Metro Weekly

ACLU asks to intervene in locker room lawsuit on behalf of trans student

Minnesota high school student targeted by lawsuit hopes to defend her ability to use the girls' locker room

Photo: compujeramey, via Flickr.
Photo: compujeramey, via Flickr.

The American Civil Liberties Union and the ACLU of Minnesota are interceding on behalf of a transgender student in Virginia, Minn. who has been targeted by a parents’ group that seeks to ban her from the girls’ locker room because of her gender identity. The girl in question, known as Jane Doe, is a sophomore who plays for the girls’ volleyball team, previously played for the girls’ basketball and track teams, and was granted access to the girls’ locker room in accordance with the Virginia school district’s policy regarding transgender students. 

A small group of parents, acting through an organization known as “Privacy Matters,” has filed a lawsuit against Virginia Public Schools for its policy. They are also suing the U.S. Department of Education for its recently issued guidance provided to public schools regarding transgender students. In that guidance, the department encouraged school districts to treat transgender students equitably, including allowing them access to facilities that correspond with their gender identity.

The families behind Privacy Matters claim their daughters have been traumatized by having to share facilities with a transgender female, who they misgender in their complaint, referring to Jane Doe by male pronouns. The complainants also accuse Doe of dancing to loud music with “sexually explicit lyrics” while “grinding,” “twerking,” and “dancing like he (sic) was on a stripper pole” while lifting up her skirt to reveal her underwear. They allege Doe asked one girl about her bra size and requested they “trade body parts.”

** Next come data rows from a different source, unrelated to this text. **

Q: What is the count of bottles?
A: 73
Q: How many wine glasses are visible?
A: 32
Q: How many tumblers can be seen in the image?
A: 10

But the ACLU alleges that the parents behind Privacy Matters, and their lawyers from the anti-LGBT Alliance Defending Freedom, are seeking to segregate Doe from her peers. In a press release, the ACLU claimed the complaint exaggerates Doe’s behavior “using misleading innuendo and salacious phrasing to depict the ordinary behavior of a teenage girl dancing with the rest of her friends as threatening or scandalous, just because she is transgender.”

“Providing inclusive and nondiscriminatory treatment to Jane Doe does not threaten anyone else’s privacy,” Joshua Block, a senior staff attorney with the ACLU, said in a statement. “The entire team talks, listens to music, and dances in the locker room as part of team camaraderie, and it is unfortunate that the plaintiffs have singled Jane Doe out from the rest of her teammates with these sensational allegations just because she is transgender.

“Schools can provide extra privacy protections or alternative changing areas for any student uncomfortable changing with the rest of the team, but no student has a right to unilaterally demand that transgender teammates be segregated from the team locker room,” Block added.

In a motion to allow Doe to intervene in the lawsuit brought by Privacy Matters, Doe’s lawyers argue that their client has a right to be free from discrimination on the basis of her sex under the Constitution, as well as under Title IX’s prohibitions on sex discrimination in educational institutions that receive federal funding. Doe’s lawyers also argue that using the girls’ restroom and locker room is a critical part of her treatment for gender dysphoria.

“Jane Doe wants what all of us want, to be accepted for who she is and participate as a member of the team, just like any other girl,” Charles Samuelson, the executive director of the ACLU of Minnesota, said in a statement. “It is hard enough being a teenager without being dehumanized and targeted with these false and sensational allegations.”